One of the two female figures here would almost be at home in a museum's classical sculpture wing: "cardboard slave kit, h powers blend." Indeed, this 8-foot-plus lady is literally statuesque, modeled after Hiram Powers' "The Greek Slave," from 1843. According to wall text it is "one of the most widely known sculptures of the 19th century."
The National Gallery of Art, where the marble original resides, goes further, arguing that it is "the most famous American sculpture ever." Its notoriety was due in part to prurience — Powers' carving was reportedly the first publicly exhibited, fully nude female sculpture in the U.S. But more to the point, it related to the vehement debate about American slavery.
So renowned was "The Greek Slave," notes the National Gallery, that it "permeated popular culture, inspiring everything from miniature reproductions and chewing-tobacco tins to poetry and sheet music."
Visani's "cardboard slave kit, carpeaux blend" is a bust based on a Jean-Baptiste Carpeaux sculpture from 1873, "Pourquoi Naître Esclave!" ("Why Born Enslaved!"). The French artist executed a series of busts in preparation for a fountain sculpture in Paris. This Black model represents Africa; in the complete fountain sculpture, her foot wears a broken chain. Visani re-creates only the woman's head and torso, with white (cardboard) drapery baring one breast.
At the opening of "Form/Reform," Visani's mural "liberty blend" was unfinished. He completed the piece over six weeks, a process that included the creation of a backing cross section to support the 127-by-166-by-67-inch mural. Now fully assembled, the work is based on Eastman Johnson's 1862 painting "A Ride for Liberty—The Fugitive Slaves." Considered unique in its era, the painting depicts a slave family — man, woman and child — with agency, pursuing freedom on horseback.

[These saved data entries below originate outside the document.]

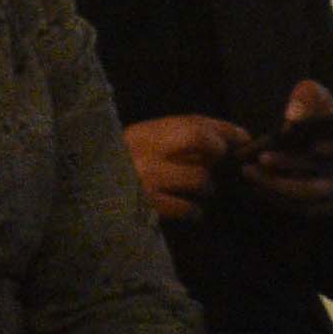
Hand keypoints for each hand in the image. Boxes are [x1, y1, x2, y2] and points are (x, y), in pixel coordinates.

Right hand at [124, 112, 254, 223]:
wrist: (89, 195)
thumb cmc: (129, 165)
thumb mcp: (148, 142)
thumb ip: (186, 133)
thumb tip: (241, 136)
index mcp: (146, 132)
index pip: (195, 122)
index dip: (225, 131)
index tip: (243, 140)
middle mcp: (145, 149)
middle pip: (198, 137)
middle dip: (219, 150)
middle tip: (221, 162)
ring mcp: (147, 177)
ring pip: (201, 177)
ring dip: (208, 186)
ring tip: (199, 189)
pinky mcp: (148, 205)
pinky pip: (189, 208)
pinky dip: (195, 211)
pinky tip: (190, 210)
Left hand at [235, 79, 332, 212]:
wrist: (307, 138)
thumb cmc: (312, 112)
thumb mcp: (311, 95)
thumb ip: (305, 97)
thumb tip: (293, 118)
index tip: (314, 146)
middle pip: (324, 175)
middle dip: (290, 166)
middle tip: (261, 157)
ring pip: (309, 196)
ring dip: (277, 186)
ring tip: (249, 171)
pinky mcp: (321, 206)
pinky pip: (300, 208)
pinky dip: (276, 198)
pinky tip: (255, 185)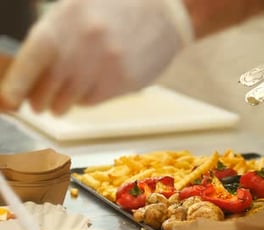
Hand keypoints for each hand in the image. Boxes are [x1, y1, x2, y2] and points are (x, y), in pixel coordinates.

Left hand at [0, 0, 188, 114]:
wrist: (165, 12)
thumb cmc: (117, 8)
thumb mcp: (78, 7)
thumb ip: (53, 35)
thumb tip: (28, 72)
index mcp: (67, 20)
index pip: (32, 59)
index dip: (17, 84)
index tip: (10, 100)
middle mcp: (86, 44)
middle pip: (48, 86)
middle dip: (39, 100)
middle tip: (39, 104)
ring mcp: (107, 65)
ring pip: (69, 99)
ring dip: (62, 103)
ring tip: (64, 98)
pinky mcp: (125, 81)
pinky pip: (92, 100)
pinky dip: (85, 99)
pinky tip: (91, 88)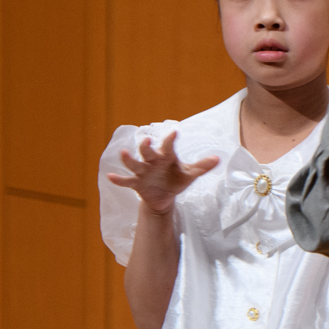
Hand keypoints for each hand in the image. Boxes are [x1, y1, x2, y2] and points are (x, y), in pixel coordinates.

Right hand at [105, 129, 219, 213]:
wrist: (165, 196)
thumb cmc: (176, 179)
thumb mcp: (190, 174)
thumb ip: (202, 166)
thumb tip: (218, 159)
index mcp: (166, 156)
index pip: (168, 146)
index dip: (171, 139)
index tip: (175, 132)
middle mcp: (152, 161)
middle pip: (147, 151)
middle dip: (146, 146)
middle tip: (147, 139)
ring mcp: (143, 172)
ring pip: (134, 164)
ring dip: (129, 159)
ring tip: (123, 153)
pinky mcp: (136, 183)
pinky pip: (126, 181)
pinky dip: (118, 179)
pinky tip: (110, 176)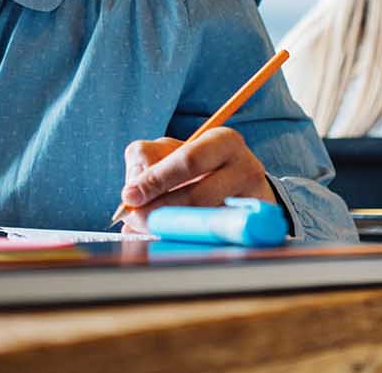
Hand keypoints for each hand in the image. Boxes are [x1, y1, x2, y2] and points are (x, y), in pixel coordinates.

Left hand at [118, 127, 278, 233]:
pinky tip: (175, 236)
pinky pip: (213, 239)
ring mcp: (252, 201)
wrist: (239, 185)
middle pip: (197, 196)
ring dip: (171, 229)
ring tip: (151, 228)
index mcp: (223, 141)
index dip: (155, 180)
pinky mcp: (252, 226)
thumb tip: (130, 198)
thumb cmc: (196, 166)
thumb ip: (144, 162)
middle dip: (159, 211)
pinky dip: (188, 240)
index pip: (188, 161)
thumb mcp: (169, 151)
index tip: (129, 196)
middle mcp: (244, 168)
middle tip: (135, 219)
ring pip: (204, 222)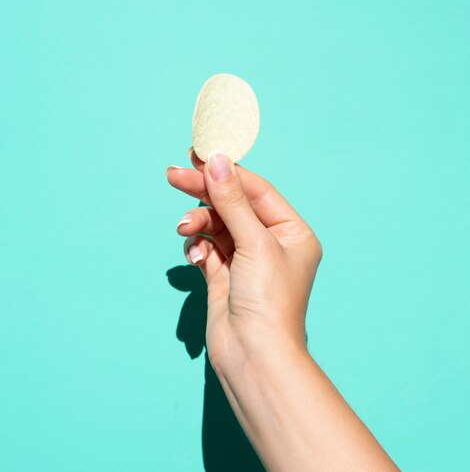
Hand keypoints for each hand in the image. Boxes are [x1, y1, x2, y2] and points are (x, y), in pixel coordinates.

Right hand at [166, 149, 321, 374]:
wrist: (253, 358)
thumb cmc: (268, 302)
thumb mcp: (254, 242)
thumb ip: (231, 199)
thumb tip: (216, 160)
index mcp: (291, 232)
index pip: (256, 190)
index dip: (227, 172)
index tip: (199, 156)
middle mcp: (271, 243)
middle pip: (233, 204)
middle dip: (204, 192)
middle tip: (174, 174)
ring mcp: (246, 260)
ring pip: (216, 225)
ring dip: (198, 223)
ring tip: (184, 229)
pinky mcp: (225, 275)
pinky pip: (206, 247)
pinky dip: (197, 246)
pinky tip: (195, 256)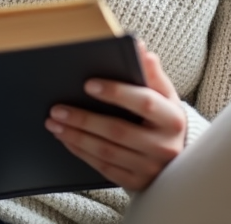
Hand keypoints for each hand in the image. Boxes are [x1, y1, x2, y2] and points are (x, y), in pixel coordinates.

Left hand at [45, 42, 185, 191]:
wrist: (177, 160)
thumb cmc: (164, 119)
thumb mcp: (165, 96)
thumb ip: (151, 74)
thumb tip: (141, 48)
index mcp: (173, 119)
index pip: (144, 102)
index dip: (116, 92)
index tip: (88, 84)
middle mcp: (164, 146)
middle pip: (118, 130)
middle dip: (84, 119)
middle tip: (57, 108)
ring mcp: (150, 167)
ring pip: (106, 151)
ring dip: (76, 136)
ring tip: (53, 122)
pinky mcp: (137, 182)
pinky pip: (104, 167)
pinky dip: (81, 152)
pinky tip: (66, 138)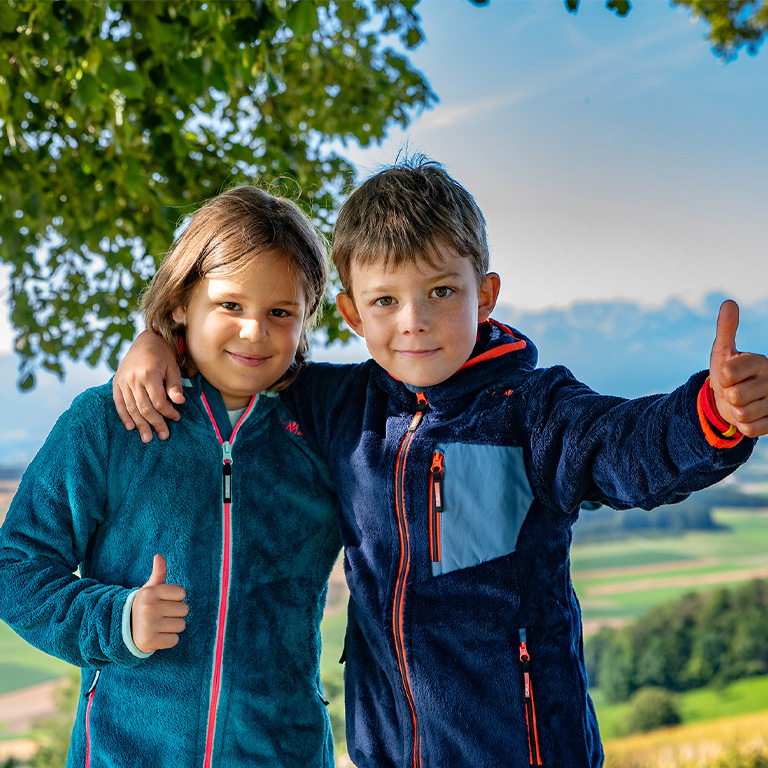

Visani's use of cardboard, a ubiquitous commercial packaging material, underscores the foundational principle of slavery: commodified humans as the economic engine of capitalism. The artist further invites viewers "to be part of the creation and to consider complex issues around race, technology, representation and slavery today." Several cardboard slave kits are packed flat in — what else? — brown cardboard boxes for DIY assembly at home. They're available for purchase at the museum for $3,500.